Work request:
Filter the data below, copying every line that contains the string "Thousand" and nothing else. Matching is case-sensitive.

======== Listed records ========

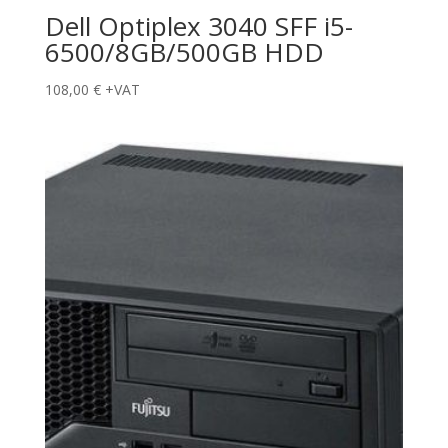
Dell Optiplex 3040 SFF i5-
6500/8GB/500GB HDD
108,00
€
+VAT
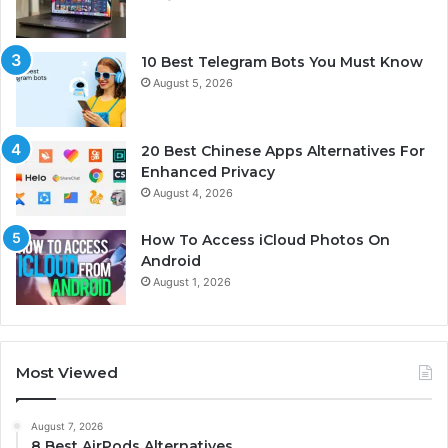
10 Best Telegram Bots You Must Know
August 5, 2026
20 Best Chinese Apps Alternatives For
Enhanced Privacy
August 4, 2026
How To Access iCloud Photos On
Android
August 1, 2026
Most Viewed
August 7, 2026
8 Best AirPods Alternatives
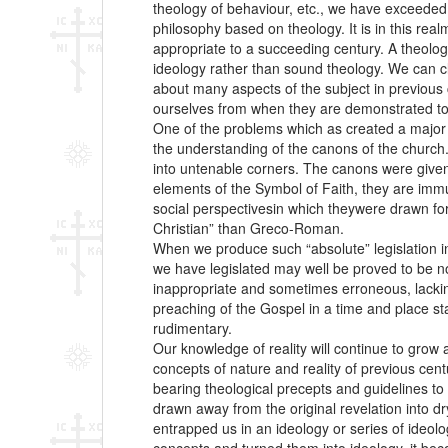
theology of behaviour, etc., we have exceeded 
philosophy based on theology. It is in this re
appropriate to a succeeding century. A theolog
ideology rather than sound theology. We can 
about many aspects of the subject in previous ce
ourselves from when they are demonstrated to 
One of the problems which as created a major c
the understanding of the canons of the church.
into untenable corners. The canons were given a
elements of the Symbol of Faith, they are immu
social perspectivesin which theywere drawn forth
Christian” than Greco-Roman.
When we produce such “absolute” legislation in
we have legislated may well be proved to be not 
inappropriate and sometimes erroneous, lacking
preaching of the Gospel in a time and place sta
rudimentary.
Our knowledge of reality will continue to grow 
concepts of nature and reality of previous cent
bearing theological precepts and guidelines to
drawn away from the original revelation into dry
entrapped us in an ideology or series of ideol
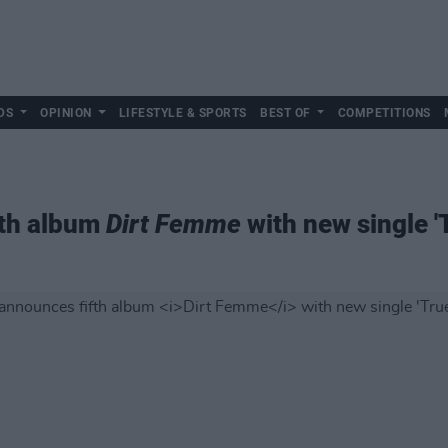
DS
OPINION
LIFESTYLE & SPORTS
BEST OF
COMPETITIONS
fth album
Dirt Femme
with new single 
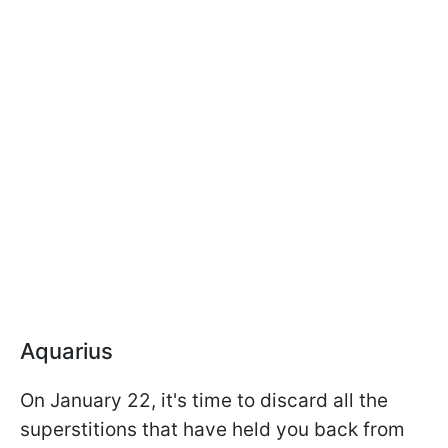
Aquarius
On January 22, it's time to discard all the
superstitions that have held you back from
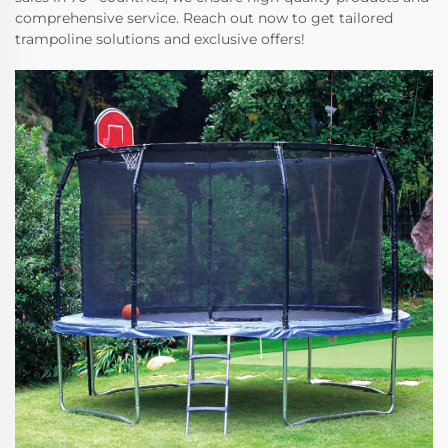
comprehensive service. Reach out now to get tailored
trampoline solutions and exclusive offers!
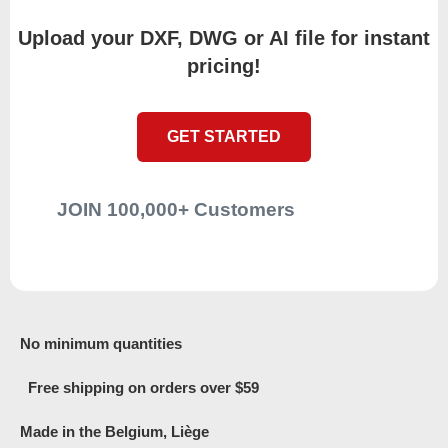
Upload your DXF, DWG or AI file for instant
pricing!
GET STARTED
JOIN 100,000+ Customers
No minimum quantities
Free shipping on orders over $59
Made in the Belgium, Liège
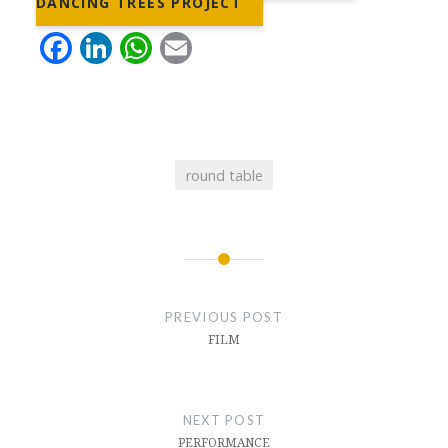
DANCING TREES PROJECT
Facebook
LinkedIn
WhatsApp
Email
round table
Post
navigation
PREVIOUS POST
FILM
NEXT POST
PERFORMANCE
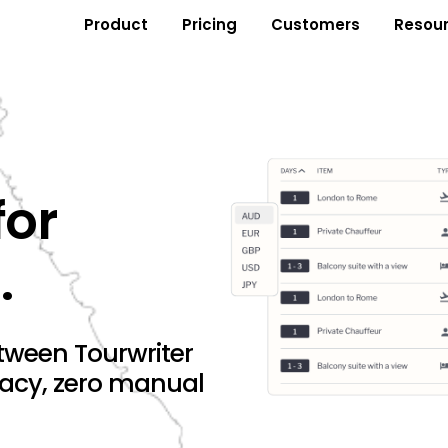
Product
Pricing
Customers
Resou
for
.
tween Tourwriter
racy, zero manual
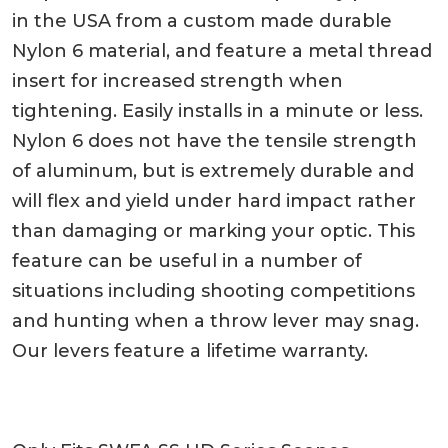
in the USA from a custom made durable
Nylon 6 material, and feature a metal thread
insert for increased strength when
tightening. Easily installs in a minute or less.
Nylon 6 does not have the tensile strength
of aluminum, but is extremely durable and
will flex and yield under hard impact rather
than damaging or marking your optic. This
feature can be useful in a number of
situations including shooting competitions
and hunting when a throw lever may snag.
Our levers feature a lifetime warranty.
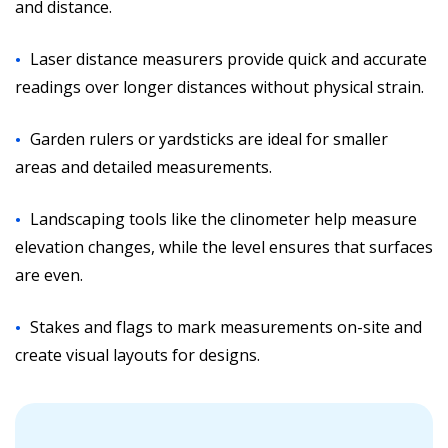
and distance.
Laser distance measurers provide quick and accurate
readings over longer distances without physical strain.
Garden rulers or yardsticks are ideal for smaller
areas and detailed measurements.
Landscaping tools like the clinometer help measure
elevation changes, while the level ensures that surfaces
are even.
Stakes and flags to mark measurements on-site and
create visual layouts for designs.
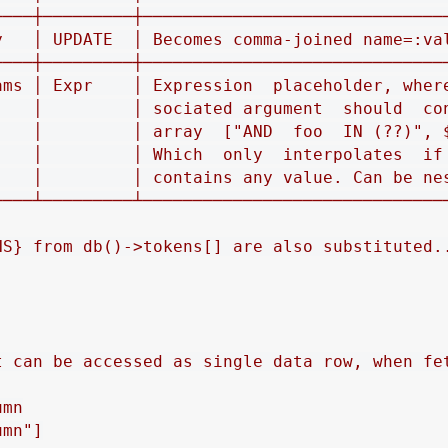
────┼─────────┼───────────────────────────────
y   │ UPDATE  │ Becomes comma‐joined name=:val
────┼─────────┼───────────────────────────────
ams │ Expr    │ Expression  placeholder, where
    │         │ sociated argument  should  con
    │         │ array  ["AND  foo  IN (??)", $
    │         │ Which  only  interpolates  if 
    │         │ contains any value. Can be nes
────┴─────────┴───────────────────────────────
NS} from db()->tokens[] are also substituted..
t can be accessed as single data row, when fet
mn

mn"]
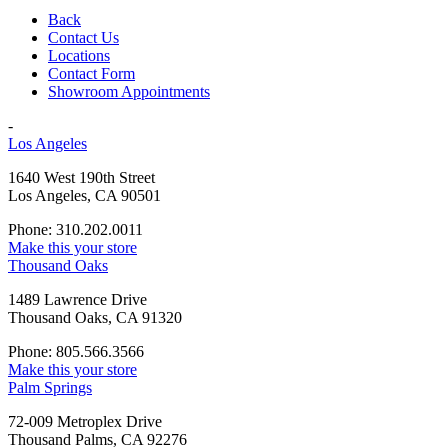
Back
Contact Us
Locations
Contact Form
Showroom Appointments
-
Los Angeles
1640 West 190th Street
Los Angeles, CA 90501
Phone: 310.202.0011
Make this your store
Thousand Oaks
1489 Lawrence Drive
Thousand Oaks, CA 91320
Phone: 805.566.3566
Make this your store
Palm Springs
72-009 Metroplex Drive
Thousand Palms, CA 92276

========

Response to this exercise:
Thousand Oaks
Thousand Oaks, CA 91320
Thousand Palms, CA 92276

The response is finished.